このような考え方の批評的な有効性を私たちに教えてくれたのは構造主義であり、それが「常識」に登録されたのは40年ほど前、1960年台のことです。
*1
また、心理学的にも、私達の「常識」は論理的な思考の産物というよりは、思い込み、直感の産物であることが数多くの実験から指摘されている。
例えば、米バージニア大の心理学者、ジョナサン・ハイトは、次のような実験をした。*2
次の文を読んで、「道徳的に間違っているかどうか」を判断してほしい。
ある男は、週に一度スーパーでチキンを買う。それを使って性行為に耽ったあと、料理して食べるのだ。
いかがだろうか?
もしこの話に対して、「道徳的に問題はない」と答えるならば、あなたは全人類の中でも極めて狭い範囲(「欧米の」「啓蒙化され」「産業化され」「裕福で」「民主主義的な」文化の下で暮らしている)特殊な考え方をする人の一員である。
なぜなら、彼が全世界で対象とした12グループのうち「勝手にすればいい。だれにも迷惑はかけてないから、道徳的に間違っているわけではない」と答えたのは、高等教育を受けた中流上層階級に属する人々、ただ1グループだけであったからだ。

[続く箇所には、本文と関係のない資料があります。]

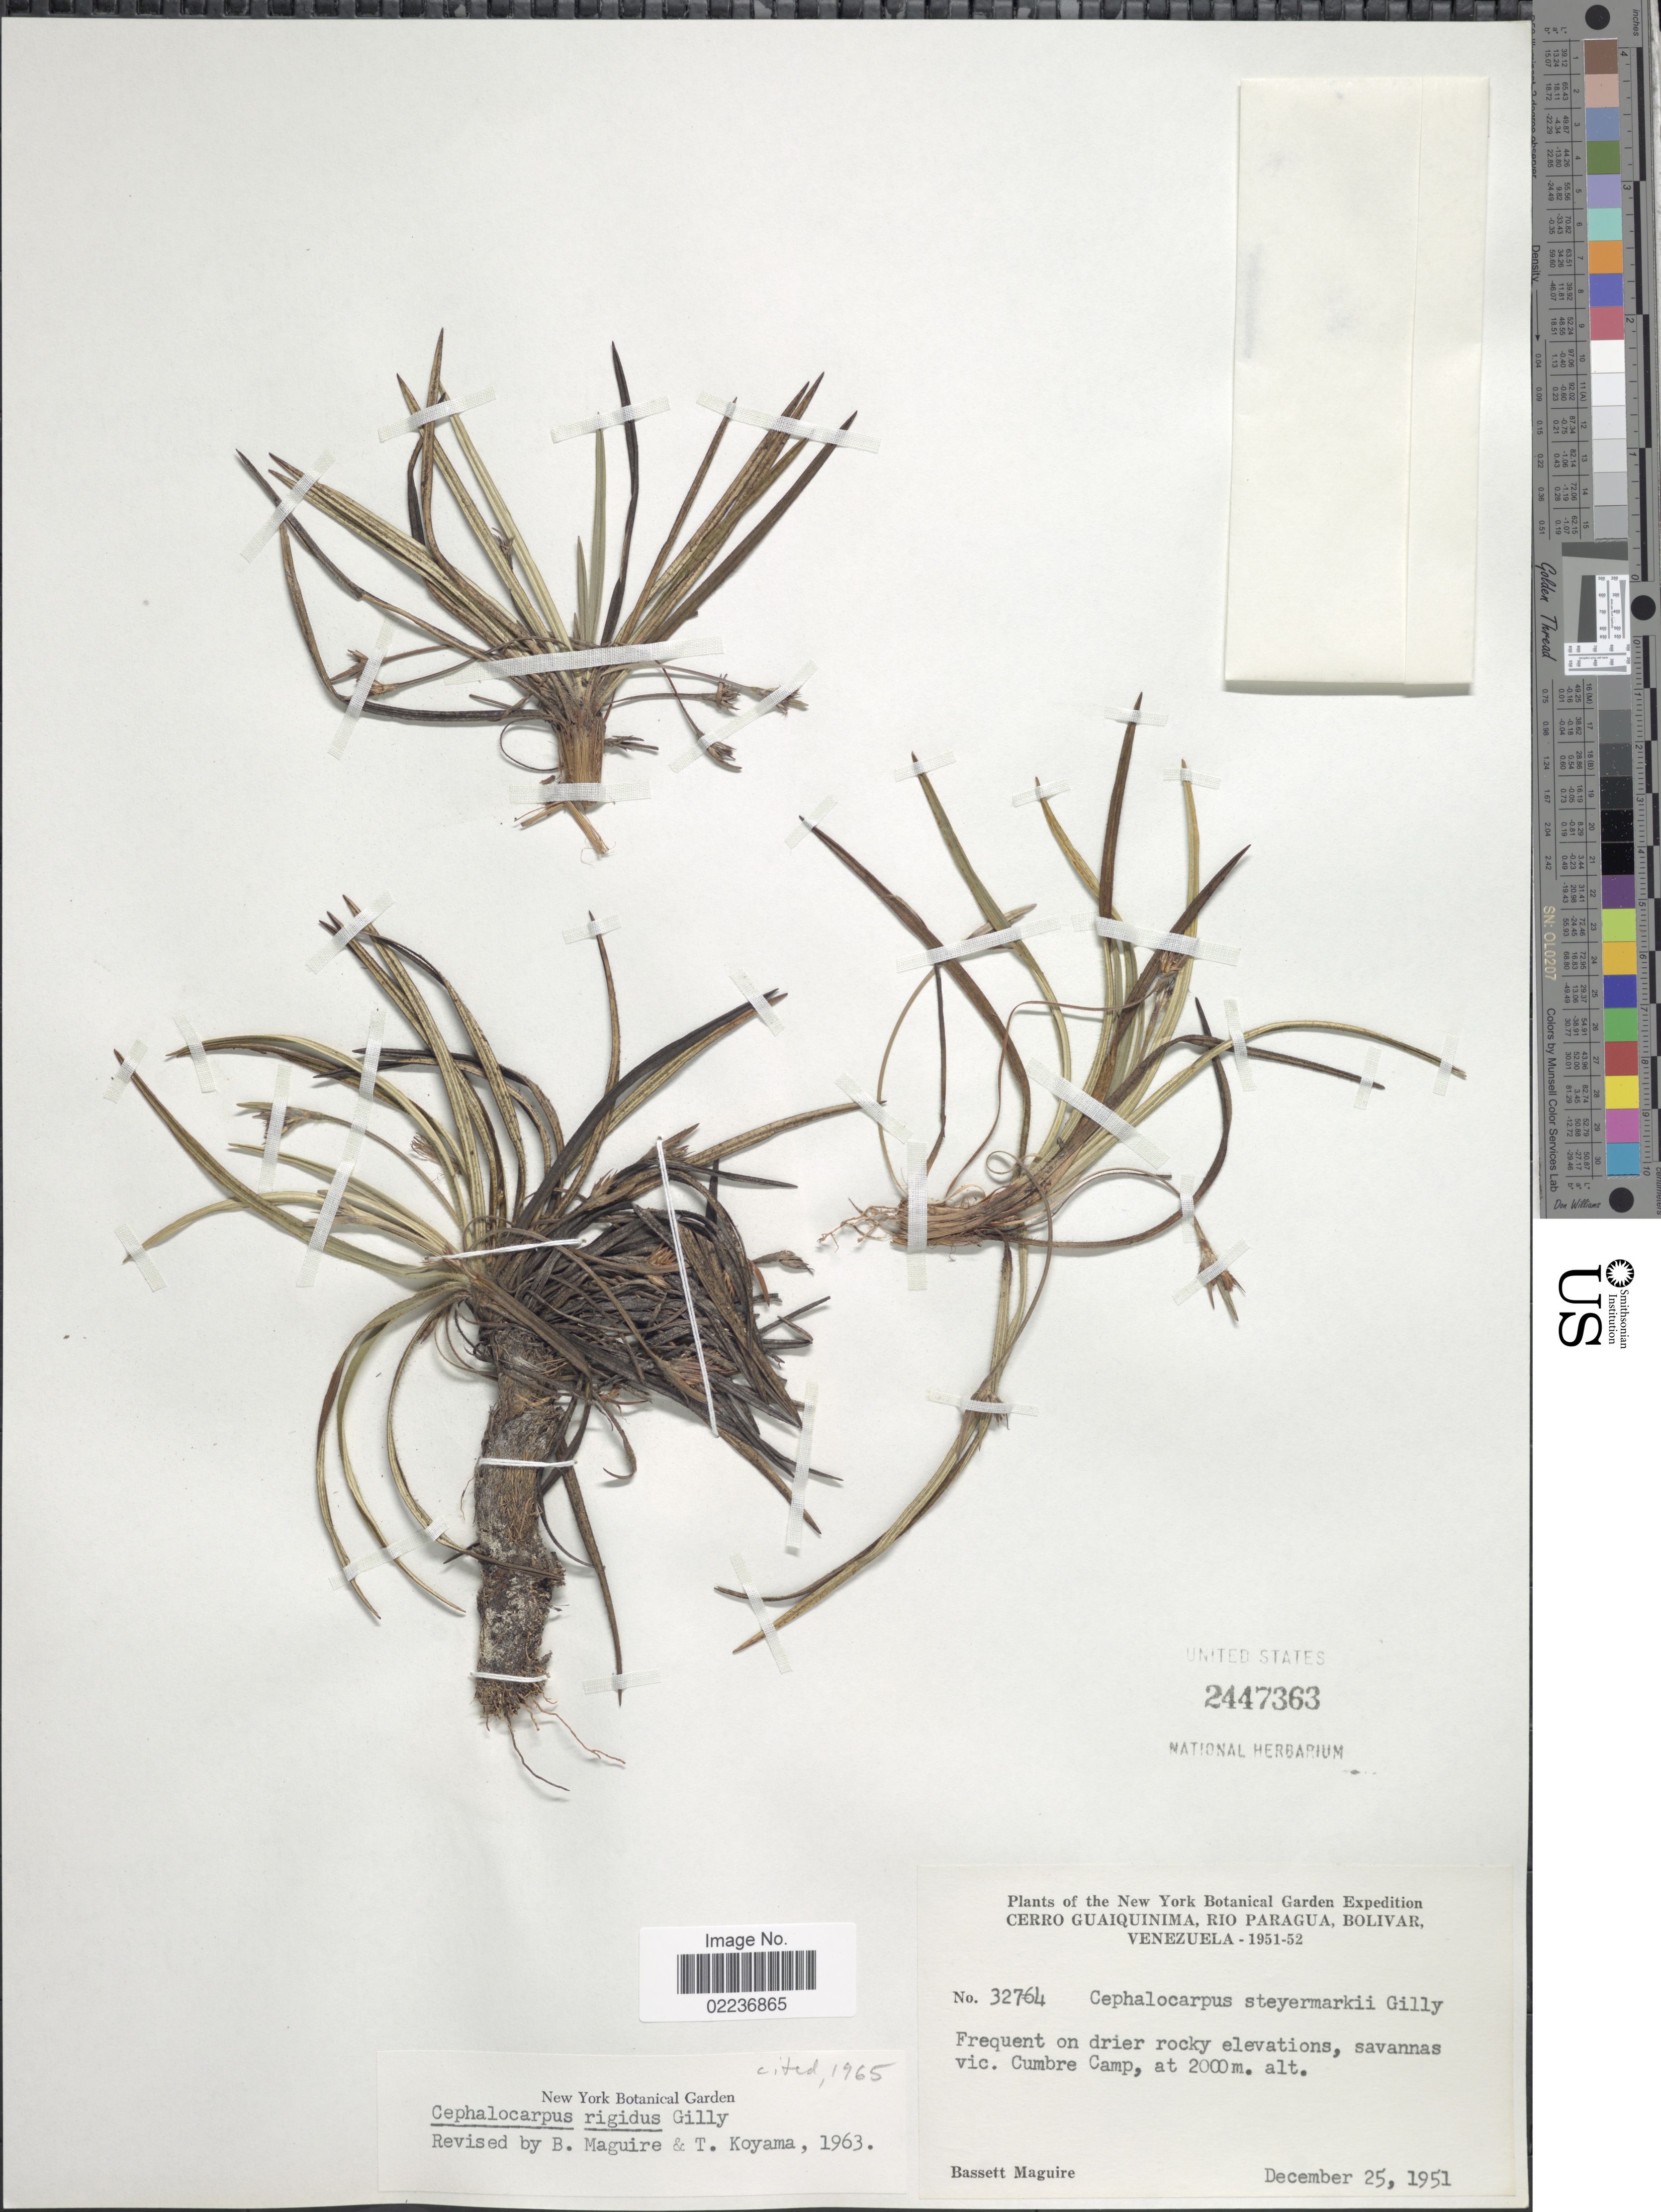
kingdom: Plantae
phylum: Tracheophyta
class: Liliopsida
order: Poales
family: Cyperaceae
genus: Cephalocarpus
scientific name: Cephalocarpus rigidus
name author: Gilly ex Gleason & Killip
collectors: B. Maguire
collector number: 32764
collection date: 1951-12-25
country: Venezuela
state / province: Bolivar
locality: Cerro Guaiquinma, on drier rocky elevations, savannas vic. Cumbre Camp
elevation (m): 2000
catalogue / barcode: US 2447363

「問題ない」と答えた人の常識は、それほど世界から「ズレている」。
*2
結局、ほとんどの「常識」は虚構であり、そのままでは相互理解は望むべくもない。
そして、現在のように多数の人がネットワークで接続され、考え方が可視化される世界では、常識の対立が起きやすい。
上司と部下の対立、ネット上での論戦、ちょっとした不祥事での炎上も、すべて必然なのである。
コモンセンス、すなわち「普通の感覚」なるものはもはや存在しない。「常識だ」という言葉は、それを発するだけで「世界を知らない」という無知を露呈してしまう言葉となった。
「常識だ」「普通は」というキーワードは、狭い世界に済む人たちのものであり、オープン、かつグローバルな世界に生きる人々とは、根本的な部分での価値観の相違を生じる。
ますます「常識」対「常識」の争いは頻発する。
だが争いは非生産的だ。我々が協調して生産性を高めるのであれば、共感、相互理解のための不断のコミュニケーションが必要とされる。